## WORK INSTRUCTION
Throughout the records below, find each line holding "assets" and copy it.

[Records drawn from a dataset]
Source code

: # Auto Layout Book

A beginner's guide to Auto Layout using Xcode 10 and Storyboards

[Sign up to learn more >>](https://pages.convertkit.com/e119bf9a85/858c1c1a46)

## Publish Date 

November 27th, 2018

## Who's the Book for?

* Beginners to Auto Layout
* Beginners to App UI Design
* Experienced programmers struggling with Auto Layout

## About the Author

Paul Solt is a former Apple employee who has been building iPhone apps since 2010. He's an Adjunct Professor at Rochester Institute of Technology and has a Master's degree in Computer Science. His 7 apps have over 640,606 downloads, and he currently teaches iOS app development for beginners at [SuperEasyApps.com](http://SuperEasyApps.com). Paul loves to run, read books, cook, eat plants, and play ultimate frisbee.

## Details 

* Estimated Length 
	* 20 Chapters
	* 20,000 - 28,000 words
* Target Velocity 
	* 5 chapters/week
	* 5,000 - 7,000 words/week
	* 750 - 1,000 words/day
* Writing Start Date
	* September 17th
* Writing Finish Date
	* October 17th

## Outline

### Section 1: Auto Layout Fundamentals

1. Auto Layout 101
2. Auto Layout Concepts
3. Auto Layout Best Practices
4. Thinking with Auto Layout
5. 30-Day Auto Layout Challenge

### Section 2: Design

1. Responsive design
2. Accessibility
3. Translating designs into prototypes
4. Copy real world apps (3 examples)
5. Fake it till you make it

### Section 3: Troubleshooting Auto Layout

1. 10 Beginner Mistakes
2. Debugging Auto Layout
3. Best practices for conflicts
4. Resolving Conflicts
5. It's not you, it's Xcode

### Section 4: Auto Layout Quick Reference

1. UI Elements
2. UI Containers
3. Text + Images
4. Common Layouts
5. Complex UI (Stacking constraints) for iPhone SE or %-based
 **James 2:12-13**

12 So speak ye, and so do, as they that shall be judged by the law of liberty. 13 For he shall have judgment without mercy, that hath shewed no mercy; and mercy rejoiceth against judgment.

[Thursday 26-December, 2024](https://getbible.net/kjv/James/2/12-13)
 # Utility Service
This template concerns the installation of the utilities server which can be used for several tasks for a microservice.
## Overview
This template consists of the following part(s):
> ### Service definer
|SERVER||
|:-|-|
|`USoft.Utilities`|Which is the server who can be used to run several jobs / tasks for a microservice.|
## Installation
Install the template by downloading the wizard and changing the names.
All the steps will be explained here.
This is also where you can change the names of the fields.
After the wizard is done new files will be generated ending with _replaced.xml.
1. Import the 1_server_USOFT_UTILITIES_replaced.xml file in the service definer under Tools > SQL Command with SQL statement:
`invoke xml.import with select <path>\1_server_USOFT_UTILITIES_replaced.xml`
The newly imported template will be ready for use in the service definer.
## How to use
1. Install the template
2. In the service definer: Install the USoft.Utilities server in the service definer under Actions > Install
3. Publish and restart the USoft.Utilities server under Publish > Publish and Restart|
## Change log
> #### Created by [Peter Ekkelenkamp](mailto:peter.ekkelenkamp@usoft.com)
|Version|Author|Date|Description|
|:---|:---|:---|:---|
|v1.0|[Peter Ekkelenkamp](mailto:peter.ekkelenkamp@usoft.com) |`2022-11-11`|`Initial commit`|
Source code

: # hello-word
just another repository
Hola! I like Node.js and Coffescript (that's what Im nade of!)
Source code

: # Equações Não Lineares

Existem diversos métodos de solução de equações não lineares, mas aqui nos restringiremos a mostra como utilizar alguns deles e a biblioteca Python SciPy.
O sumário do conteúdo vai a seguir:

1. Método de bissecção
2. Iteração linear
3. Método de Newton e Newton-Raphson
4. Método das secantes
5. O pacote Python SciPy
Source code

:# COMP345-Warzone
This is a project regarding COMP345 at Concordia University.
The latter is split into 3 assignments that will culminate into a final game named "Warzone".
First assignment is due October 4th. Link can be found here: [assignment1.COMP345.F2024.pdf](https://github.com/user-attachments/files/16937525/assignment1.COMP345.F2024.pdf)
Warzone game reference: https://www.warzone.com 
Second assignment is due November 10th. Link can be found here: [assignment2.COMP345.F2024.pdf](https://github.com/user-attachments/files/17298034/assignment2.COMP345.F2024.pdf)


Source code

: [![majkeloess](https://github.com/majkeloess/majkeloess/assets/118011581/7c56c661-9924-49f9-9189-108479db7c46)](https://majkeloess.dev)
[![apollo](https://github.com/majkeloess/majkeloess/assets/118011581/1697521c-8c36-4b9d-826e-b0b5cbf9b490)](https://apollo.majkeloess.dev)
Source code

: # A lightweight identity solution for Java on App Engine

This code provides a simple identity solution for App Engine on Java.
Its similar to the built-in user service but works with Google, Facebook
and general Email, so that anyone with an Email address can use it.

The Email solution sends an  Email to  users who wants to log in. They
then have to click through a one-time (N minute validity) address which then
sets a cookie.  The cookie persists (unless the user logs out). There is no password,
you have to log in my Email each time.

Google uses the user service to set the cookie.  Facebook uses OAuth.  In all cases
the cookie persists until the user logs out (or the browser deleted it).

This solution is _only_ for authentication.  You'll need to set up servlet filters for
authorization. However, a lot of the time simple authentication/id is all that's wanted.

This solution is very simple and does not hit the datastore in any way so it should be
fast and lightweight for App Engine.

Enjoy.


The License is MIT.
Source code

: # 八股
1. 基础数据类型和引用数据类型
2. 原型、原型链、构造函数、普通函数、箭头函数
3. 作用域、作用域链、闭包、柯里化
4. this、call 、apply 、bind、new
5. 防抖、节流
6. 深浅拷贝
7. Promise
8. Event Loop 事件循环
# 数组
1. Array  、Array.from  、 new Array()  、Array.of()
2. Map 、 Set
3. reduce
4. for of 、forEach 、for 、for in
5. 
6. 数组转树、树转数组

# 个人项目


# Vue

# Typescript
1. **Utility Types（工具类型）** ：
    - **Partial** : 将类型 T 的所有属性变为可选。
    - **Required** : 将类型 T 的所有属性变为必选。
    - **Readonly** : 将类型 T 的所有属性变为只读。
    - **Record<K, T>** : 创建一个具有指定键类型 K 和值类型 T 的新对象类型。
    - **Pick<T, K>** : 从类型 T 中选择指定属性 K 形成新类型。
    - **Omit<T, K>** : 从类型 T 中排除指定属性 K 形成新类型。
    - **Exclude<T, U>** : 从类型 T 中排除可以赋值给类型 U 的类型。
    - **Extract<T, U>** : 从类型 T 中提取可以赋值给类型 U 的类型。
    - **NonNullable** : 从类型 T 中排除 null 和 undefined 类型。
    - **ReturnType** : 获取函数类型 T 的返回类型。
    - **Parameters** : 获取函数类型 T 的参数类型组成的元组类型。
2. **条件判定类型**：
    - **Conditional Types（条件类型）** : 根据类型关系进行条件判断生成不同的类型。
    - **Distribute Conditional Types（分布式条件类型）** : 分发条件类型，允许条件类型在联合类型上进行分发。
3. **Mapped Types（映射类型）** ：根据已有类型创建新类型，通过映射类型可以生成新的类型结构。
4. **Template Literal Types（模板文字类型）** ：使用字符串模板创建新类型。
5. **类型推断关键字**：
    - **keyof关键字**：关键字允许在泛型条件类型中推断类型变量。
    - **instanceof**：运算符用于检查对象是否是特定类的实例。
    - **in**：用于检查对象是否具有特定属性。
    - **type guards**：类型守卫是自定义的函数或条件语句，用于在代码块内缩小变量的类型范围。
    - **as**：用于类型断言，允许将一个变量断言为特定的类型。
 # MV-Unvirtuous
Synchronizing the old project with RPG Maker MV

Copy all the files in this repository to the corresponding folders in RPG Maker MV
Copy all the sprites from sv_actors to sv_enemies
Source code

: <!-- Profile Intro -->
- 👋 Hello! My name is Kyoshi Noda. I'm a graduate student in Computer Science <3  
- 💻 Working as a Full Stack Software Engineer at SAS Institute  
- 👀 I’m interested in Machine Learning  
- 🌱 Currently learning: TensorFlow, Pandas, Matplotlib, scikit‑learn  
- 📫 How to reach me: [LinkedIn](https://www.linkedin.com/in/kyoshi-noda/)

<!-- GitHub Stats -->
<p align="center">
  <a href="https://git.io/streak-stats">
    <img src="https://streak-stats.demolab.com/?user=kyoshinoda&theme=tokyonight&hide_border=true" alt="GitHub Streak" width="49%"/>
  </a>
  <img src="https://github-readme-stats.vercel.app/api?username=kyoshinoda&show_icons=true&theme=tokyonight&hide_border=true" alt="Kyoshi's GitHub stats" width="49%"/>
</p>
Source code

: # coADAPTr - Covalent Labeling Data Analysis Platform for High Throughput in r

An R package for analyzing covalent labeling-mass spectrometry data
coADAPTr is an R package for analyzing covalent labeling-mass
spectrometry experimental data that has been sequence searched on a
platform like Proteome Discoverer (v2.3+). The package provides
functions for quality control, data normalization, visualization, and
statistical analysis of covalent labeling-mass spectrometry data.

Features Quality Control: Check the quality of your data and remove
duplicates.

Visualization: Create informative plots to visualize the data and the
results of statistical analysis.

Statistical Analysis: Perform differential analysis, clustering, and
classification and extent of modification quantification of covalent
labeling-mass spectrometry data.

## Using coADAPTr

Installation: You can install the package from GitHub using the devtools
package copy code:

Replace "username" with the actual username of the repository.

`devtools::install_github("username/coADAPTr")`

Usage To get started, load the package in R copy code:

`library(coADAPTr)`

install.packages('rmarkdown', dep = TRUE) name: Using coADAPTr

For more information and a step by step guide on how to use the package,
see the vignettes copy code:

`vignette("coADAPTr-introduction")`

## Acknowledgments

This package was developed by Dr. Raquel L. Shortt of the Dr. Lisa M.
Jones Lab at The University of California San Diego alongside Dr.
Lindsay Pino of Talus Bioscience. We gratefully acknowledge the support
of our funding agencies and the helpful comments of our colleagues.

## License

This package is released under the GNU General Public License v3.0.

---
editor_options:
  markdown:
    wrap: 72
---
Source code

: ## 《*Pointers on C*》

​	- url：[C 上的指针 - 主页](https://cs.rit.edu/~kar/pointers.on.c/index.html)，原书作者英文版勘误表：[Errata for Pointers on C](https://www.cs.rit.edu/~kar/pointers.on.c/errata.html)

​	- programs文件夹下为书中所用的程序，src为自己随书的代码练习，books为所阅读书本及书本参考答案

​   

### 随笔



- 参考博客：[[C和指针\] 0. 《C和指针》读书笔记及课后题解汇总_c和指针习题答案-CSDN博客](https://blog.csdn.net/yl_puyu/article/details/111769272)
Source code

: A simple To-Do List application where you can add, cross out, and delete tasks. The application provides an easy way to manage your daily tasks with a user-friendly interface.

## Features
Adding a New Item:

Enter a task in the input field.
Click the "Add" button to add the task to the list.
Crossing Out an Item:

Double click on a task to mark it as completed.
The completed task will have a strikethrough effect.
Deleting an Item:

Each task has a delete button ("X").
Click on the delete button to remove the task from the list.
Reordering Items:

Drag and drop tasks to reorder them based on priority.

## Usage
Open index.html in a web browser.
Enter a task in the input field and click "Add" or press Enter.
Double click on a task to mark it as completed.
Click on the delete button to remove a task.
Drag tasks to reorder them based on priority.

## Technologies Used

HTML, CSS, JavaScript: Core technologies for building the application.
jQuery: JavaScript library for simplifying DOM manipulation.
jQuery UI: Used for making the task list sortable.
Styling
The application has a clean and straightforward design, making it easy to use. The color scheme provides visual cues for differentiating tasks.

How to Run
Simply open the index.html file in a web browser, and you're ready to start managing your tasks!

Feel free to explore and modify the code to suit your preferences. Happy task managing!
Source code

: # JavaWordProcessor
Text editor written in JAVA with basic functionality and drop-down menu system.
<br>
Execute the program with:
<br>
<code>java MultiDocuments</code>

## TASK SOLUTION
: [![majkeloess](https://github.com/majkeloess/majkeloess/assets/118011581/7c56c661-9924-49f9-9189-108479db7c46)](https://majkeloess.dev)
[![apollo](https://github.com/majkeloess/majkeloess/assets/118011581/1697521c-8c36-4b9d-826e-b0b5cbf9b490)](https://apollo.majkeloess.dev)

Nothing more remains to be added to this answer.